▶ _Your task_
What is the number of lines in this listing that include "Recessed"? Answer with that number only.
(Beginning of Material provided)
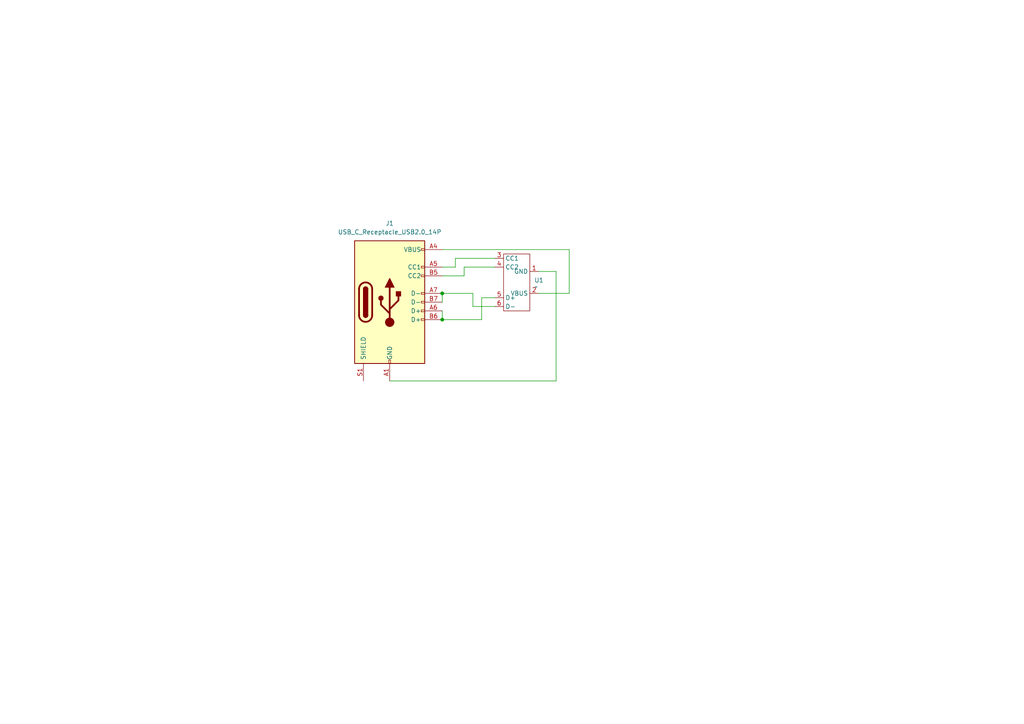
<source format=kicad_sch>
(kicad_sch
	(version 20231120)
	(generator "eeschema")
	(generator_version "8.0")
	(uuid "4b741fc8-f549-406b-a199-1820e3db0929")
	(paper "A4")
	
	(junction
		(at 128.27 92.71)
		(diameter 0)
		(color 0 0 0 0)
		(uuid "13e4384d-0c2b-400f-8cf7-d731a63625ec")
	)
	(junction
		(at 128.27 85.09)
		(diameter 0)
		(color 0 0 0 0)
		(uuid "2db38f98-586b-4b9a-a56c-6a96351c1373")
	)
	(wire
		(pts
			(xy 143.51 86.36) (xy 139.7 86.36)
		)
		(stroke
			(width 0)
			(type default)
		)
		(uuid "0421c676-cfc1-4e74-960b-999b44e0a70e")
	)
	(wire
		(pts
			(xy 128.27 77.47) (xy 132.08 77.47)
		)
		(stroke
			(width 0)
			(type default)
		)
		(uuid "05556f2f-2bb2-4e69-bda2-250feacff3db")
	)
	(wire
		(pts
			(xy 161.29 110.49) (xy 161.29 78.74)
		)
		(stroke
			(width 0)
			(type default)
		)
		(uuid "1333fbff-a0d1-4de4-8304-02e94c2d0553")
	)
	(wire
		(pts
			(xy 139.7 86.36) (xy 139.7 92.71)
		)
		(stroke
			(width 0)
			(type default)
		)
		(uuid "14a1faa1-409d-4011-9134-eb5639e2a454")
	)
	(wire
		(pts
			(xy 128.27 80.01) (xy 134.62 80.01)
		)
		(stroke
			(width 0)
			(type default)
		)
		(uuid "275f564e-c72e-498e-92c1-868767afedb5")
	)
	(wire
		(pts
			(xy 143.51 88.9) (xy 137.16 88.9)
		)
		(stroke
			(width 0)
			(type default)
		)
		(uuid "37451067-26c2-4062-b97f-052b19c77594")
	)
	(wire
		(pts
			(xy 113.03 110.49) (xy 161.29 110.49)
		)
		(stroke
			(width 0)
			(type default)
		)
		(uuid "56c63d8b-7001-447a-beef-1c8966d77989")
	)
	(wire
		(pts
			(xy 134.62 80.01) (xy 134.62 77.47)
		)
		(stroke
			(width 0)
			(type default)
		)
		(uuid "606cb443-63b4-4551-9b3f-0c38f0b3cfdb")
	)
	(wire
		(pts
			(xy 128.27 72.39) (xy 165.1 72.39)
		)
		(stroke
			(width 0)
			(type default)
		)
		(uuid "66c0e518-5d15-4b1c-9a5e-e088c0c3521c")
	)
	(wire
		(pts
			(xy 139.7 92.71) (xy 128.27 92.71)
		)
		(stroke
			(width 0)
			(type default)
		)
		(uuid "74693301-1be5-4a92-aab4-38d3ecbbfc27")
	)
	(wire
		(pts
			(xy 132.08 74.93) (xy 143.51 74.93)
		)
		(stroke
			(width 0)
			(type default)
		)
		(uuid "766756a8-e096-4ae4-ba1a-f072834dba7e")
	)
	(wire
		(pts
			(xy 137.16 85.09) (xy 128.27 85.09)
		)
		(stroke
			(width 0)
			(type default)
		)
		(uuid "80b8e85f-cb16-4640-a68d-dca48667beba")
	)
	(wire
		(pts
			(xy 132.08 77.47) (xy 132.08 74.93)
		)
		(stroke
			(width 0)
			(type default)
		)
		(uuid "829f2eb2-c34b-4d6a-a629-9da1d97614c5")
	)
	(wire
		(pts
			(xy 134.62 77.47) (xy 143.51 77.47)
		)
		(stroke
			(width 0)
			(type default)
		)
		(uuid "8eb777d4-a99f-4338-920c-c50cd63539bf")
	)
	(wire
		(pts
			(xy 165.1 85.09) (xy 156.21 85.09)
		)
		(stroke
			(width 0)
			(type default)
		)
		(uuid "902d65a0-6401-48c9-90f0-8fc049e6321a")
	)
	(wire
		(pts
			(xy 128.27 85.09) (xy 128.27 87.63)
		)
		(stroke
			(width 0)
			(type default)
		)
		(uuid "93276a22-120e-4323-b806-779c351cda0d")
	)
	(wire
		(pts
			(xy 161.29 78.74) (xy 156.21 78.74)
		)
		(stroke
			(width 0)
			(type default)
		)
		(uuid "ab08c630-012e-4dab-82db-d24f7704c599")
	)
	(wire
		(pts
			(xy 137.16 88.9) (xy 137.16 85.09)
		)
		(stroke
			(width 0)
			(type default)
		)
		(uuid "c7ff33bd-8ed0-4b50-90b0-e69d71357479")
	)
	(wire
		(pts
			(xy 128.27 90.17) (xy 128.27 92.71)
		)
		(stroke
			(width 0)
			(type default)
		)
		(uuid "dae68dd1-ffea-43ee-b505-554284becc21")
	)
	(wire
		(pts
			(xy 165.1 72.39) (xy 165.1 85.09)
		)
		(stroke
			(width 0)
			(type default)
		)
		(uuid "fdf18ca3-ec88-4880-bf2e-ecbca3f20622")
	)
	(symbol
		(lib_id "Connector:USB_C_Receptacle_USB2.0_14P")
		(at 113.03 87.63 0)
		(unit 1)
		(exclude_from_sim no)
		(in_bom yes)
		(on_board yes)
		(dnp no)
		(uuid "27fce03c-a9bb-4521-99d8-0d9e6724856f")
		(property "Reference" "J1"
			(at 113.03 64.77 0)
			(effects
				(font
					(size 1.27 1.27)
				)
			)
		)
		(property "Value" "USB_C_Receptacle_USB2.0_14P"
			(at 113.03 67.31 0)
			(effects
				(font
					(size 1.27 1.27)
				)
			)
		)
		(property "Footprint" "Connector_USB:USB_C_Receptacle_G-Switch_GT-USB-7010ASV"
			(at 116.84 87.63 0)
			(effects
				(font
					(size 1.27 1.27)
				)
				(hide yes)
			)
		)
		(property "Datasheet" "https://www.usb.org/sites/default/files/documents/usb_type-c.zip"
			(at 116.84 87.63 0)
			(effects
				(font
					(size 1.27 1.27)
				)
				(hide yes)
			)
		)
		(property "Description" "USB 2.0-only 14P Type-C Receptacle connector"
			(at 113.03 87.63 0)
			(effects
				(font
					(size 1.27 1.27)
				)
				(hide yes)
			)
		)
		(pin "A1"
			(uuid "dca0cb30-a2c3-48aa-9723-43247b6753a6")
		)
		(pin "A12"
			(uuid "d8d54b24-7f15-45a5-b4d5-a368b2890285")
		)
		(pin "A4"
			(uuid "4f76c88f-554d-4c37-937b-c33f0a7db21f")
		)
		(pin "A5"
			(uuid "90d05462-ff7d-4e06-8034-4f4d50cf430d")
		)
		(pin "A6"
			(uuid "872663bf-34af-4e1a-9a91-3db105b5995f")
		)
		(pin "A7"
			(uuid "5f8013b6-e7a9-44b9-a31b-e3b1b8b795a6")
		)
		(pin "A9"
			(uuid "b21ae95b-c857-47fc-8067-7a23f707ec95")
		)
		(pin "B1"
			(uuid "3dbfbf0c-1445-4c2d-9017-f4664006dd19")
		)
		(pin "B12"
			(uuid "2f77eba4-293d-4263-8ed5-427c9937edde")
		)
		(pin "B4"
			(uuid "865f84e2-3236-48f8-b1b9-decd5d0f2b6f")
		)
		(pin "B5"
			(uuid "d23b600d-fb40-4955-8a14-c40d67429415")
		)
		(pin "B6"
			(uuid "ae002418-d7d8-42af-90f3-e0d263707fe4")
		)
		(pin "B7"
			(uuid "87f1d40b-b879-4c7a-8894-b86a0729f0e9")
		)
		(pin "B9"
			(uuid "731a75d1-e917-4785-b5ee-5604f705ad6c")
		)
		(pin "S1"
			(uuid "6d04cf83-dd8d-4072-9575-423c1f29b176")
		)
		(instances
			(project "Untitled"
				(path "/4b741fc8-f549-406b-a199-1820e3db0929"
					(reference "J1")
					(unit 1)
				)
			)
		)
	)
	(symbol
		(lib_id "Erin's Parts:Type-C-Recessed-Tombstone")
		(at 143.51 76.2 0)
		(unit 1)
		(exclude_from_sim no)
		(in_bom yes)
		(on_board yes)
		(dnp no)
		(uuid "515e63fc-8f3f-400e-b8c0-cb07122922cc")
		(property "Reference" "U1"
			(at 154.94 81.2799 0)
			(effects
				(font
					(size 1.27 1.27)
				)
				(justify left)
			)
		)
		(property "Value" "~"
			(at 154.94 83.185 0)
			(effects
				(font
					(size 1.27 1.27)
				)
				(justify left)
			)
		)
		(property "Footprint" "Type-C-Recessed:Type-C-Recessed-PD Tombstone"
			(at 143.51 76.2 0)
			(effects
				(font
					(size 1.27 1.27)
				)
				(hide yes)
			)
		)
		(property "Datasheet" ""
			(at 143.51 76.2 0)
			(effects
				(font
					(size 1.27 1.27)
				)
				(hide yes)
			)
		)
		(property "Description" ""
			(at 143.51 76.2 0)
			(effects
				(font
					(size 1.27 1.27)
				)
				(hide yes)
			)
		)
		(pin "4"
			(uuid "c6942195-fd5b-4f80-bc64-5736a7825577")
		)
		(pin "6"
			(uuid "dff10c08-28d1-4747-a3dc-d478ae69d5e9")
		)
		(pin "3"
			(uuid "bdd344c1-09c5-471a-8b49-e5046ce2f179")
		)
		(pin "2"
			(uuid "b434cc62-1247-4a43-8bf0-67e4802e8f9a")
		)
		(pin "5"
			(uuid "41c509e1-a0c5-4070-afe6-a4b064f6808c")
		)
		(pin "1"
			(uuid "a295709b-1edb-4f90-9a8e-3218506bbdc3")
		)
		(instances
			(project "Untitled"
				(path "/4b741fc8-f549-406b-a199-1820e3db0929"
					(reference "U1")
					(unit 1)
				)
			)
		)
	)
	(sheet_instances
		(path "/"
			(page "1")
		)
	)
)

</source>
(End of Material provided)
▶ _Exercise solution_
2